I don't really see a downside to this tweak. But I don't feel passionately about it one way or the other, just was fueling some discussion that appears to have turned into a discussion about different ranking systems (which is fine).
Edit - on quick reflection, I guess this still allows one to drag out your wins until eliminated in other games anyways and may provide no benefit at all except meaning people only then drag out wins until they are eliminated in another game as opposed to dragging it out until the other game is over. I don't drag my wins out anyways because when I see a turn I'm compulsive about taking it (unless it's team simulgear or a dueling simulgear map) I just like to forget about a game once I'm out of it, even if it drags on for a long time :)
smoke and itsnotatumor hijacked our hijack. smoke makes the good point that having lower rated opponents is usually the _better_ situation for someone who is good that cares about a rating, especially at the level of individual boards!
I can't answer for other top rankers, but I just plain slowed down. There are one or two boards where I get vain and try to hold the top spot through the obvious tactic of not playing until someone gets close. But overall, I don't find ratings worth getting in the way of a fun game. Can't have fun without playing.

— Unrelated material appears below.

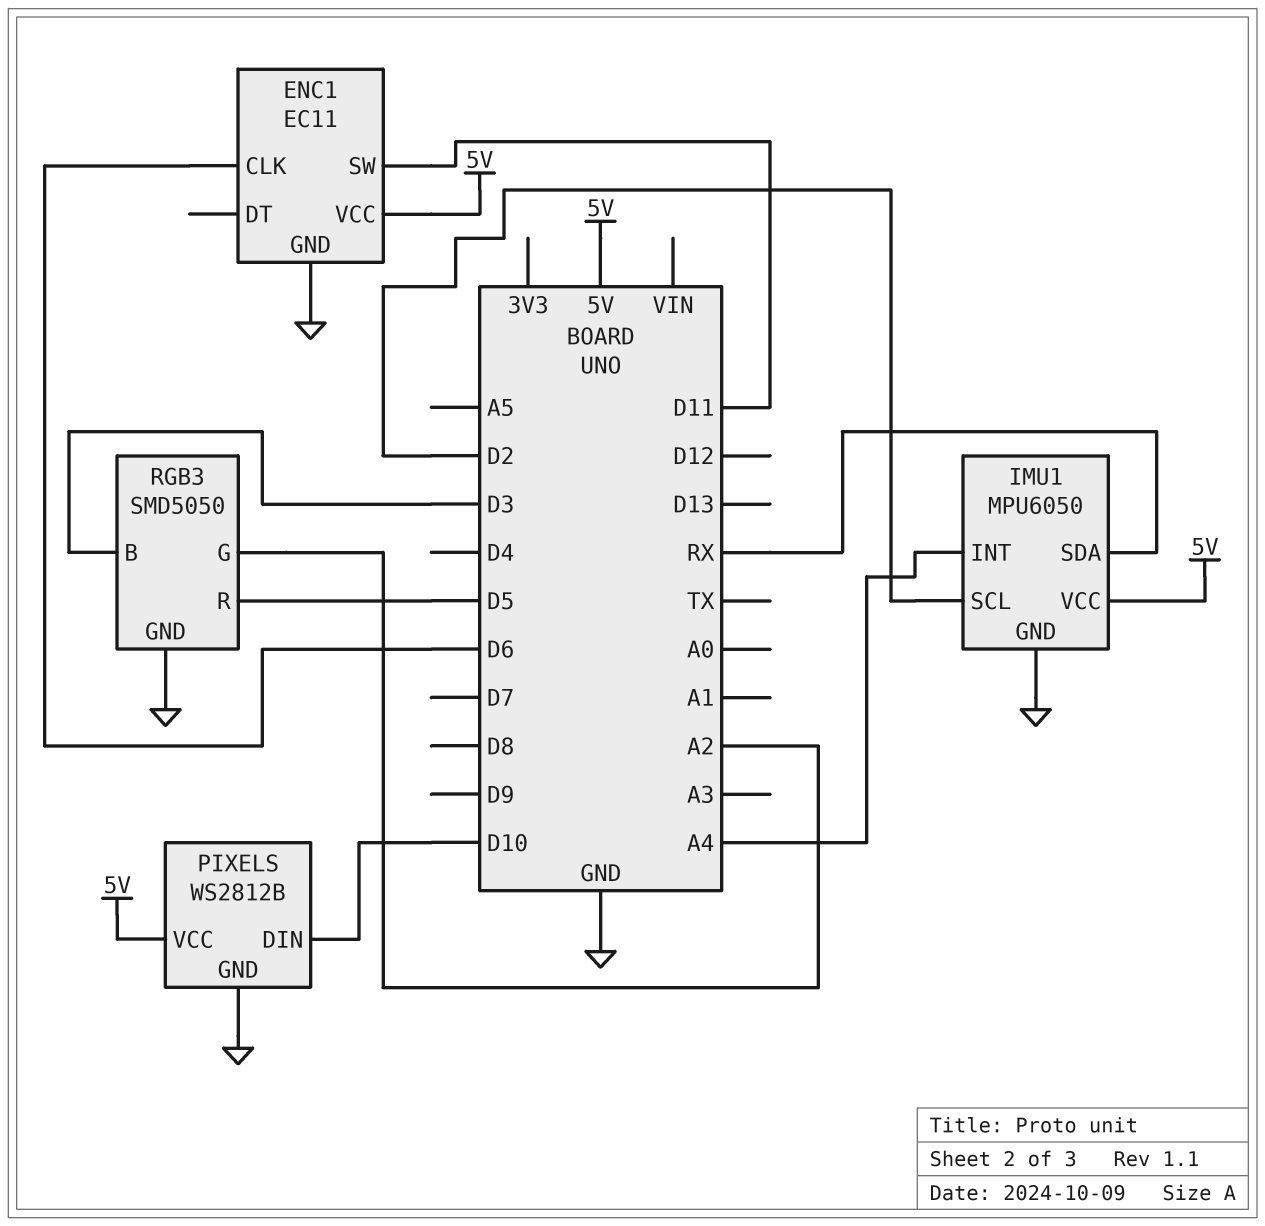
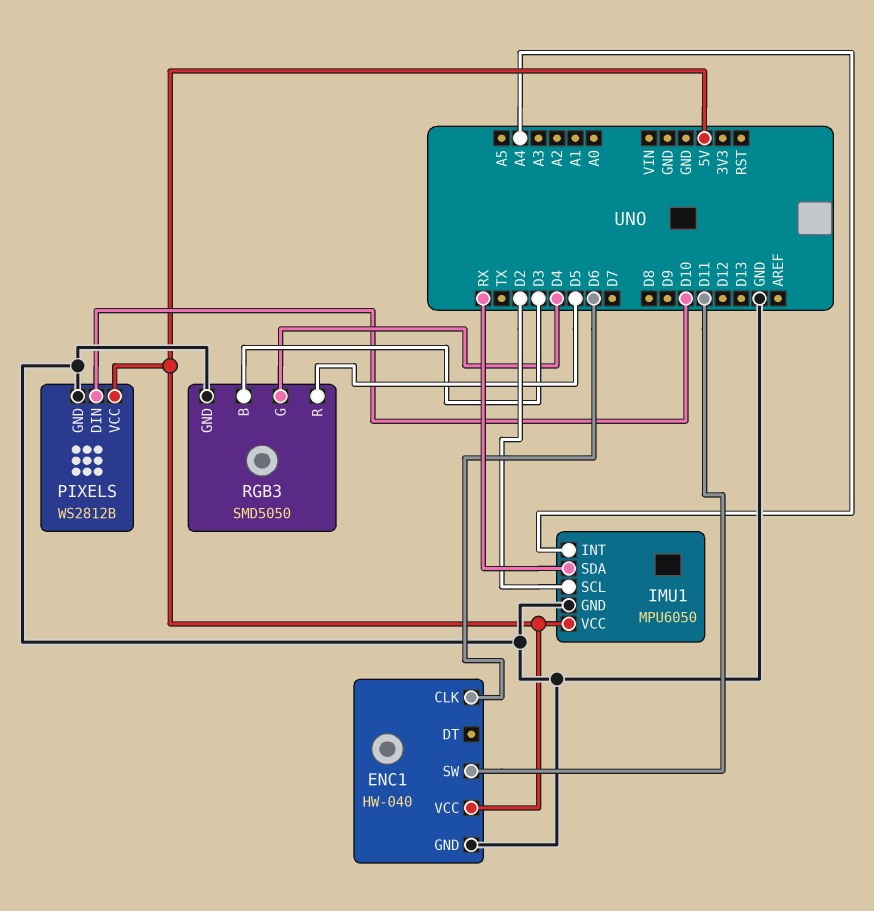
ENC1: EC11 -> HW-040
RGB3 pin G: A2 -> D4

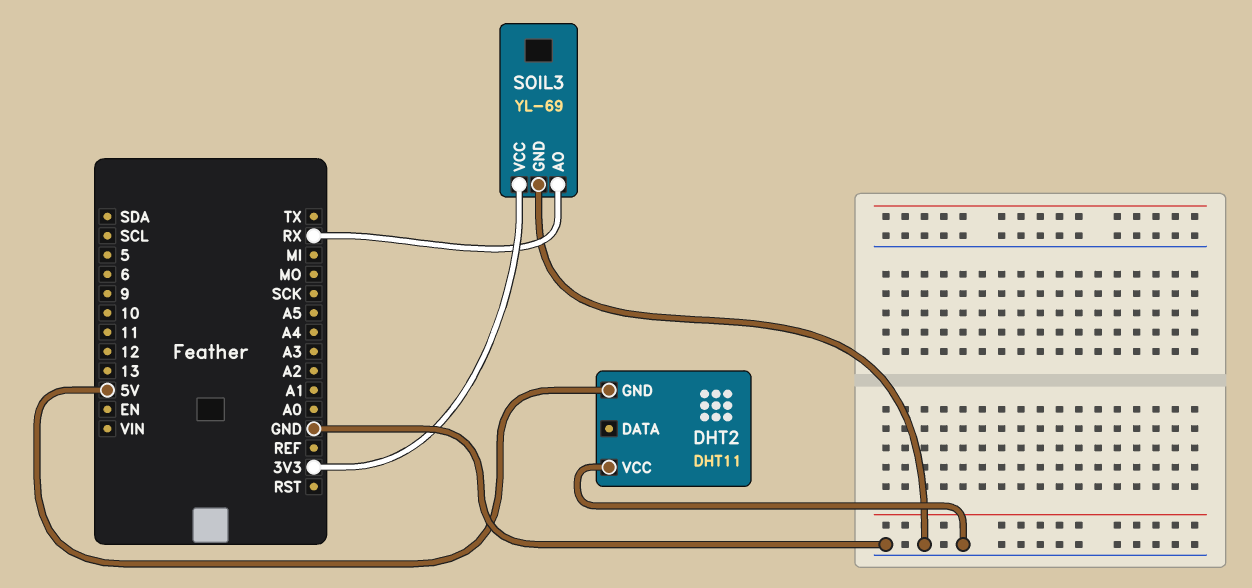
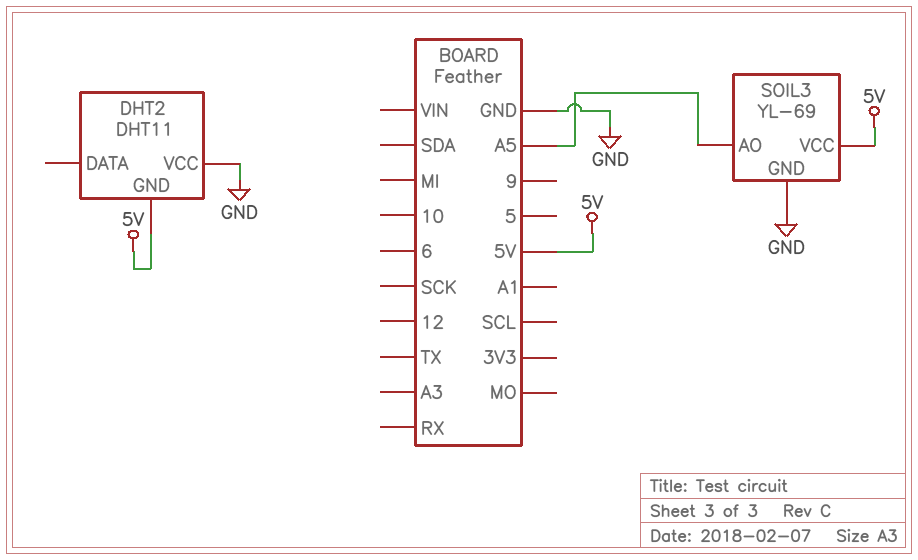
SOIL3 pin AO: RX -> A5
SOIL3 pin VCC: 3V3 -> 5V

I slowed down a little bit because I have a wedding in a couple of weeks (my own) and there's no point in starting a bunch of games. I do get vain in a couple of boards in wanting the top rank, but I just generally start games without caring who my opponents are. I'd rather have a good game than just a win.
Hugh wrote:smoke and itsnotatumor hijacked our hijack. smoke makes the good point that having lower rated opponents is usually the _better_ situation for someone who is good that cares about a rating, especially at the level of individual boards!
I can't answer for other top rankers, but I just plain slowed down. There are one or two boards where I get vain and try to hold the top spot through the obvious tactic of not playing until someone gets close. But overall, I don't find ratings worth getting in the way of a fun game. Can't have fun without playing.
I've slowed down a lot, too...been a bit burned out lately.
I'll admit I will avoid some two-player games if I think there is a good player whose ranking hasn't really caught up with their true skill level.
Kind of related - having some sort of filtering for players could help with some of these issues. I'd love to have some way of limiting boards I am learning to other newbs, and conversely filtering newbs from games where I am an expert.
The best example of where this would be helpful is a game like 'hex'. Basically if I want to try a public game of this and I start a game up, it is likely to be joined by someone like Hugh or some other top player. I am almost 100% certain to lose this game, as well as the next game, and the game after that, and probably every game ever. So now, even though I kind of like Hex, i'll probably never play a public game on it.
I too suck terribly at hex. I'll play ya anytime you feel like winning!
Ozyman wrote:Kind of related - having some sort of filtering for players could help with some of these issues. I'd love to have some way of limiting boards I am learning to other newbs, and conversely filtering newbs from games where I am an expert.
It was only a matter of time before we resurrected the ratings filter option idea!
For what it's worth, when I know someone would rather not play me, I don't join their games unless a top spot is at stake. The ideal for those kinds of games is to get evenly matched players. There is probably a way to make this happen artificially. You can also play unranked, but it probably feels like poker with no money at stake.
Since we resurrected the 'filter option' idea, I will resuscitate my contribution - a filter that allows people to join your game based on rating, for example +/- 200.
Or percentage +/- 25% (or 50%). Or even based upon # of games played on the board, if someone has a philosophical objection to a score based limiter. I don't think it would be as good, but it would be better than nothing. You wouldn't need to change the max points lost/won.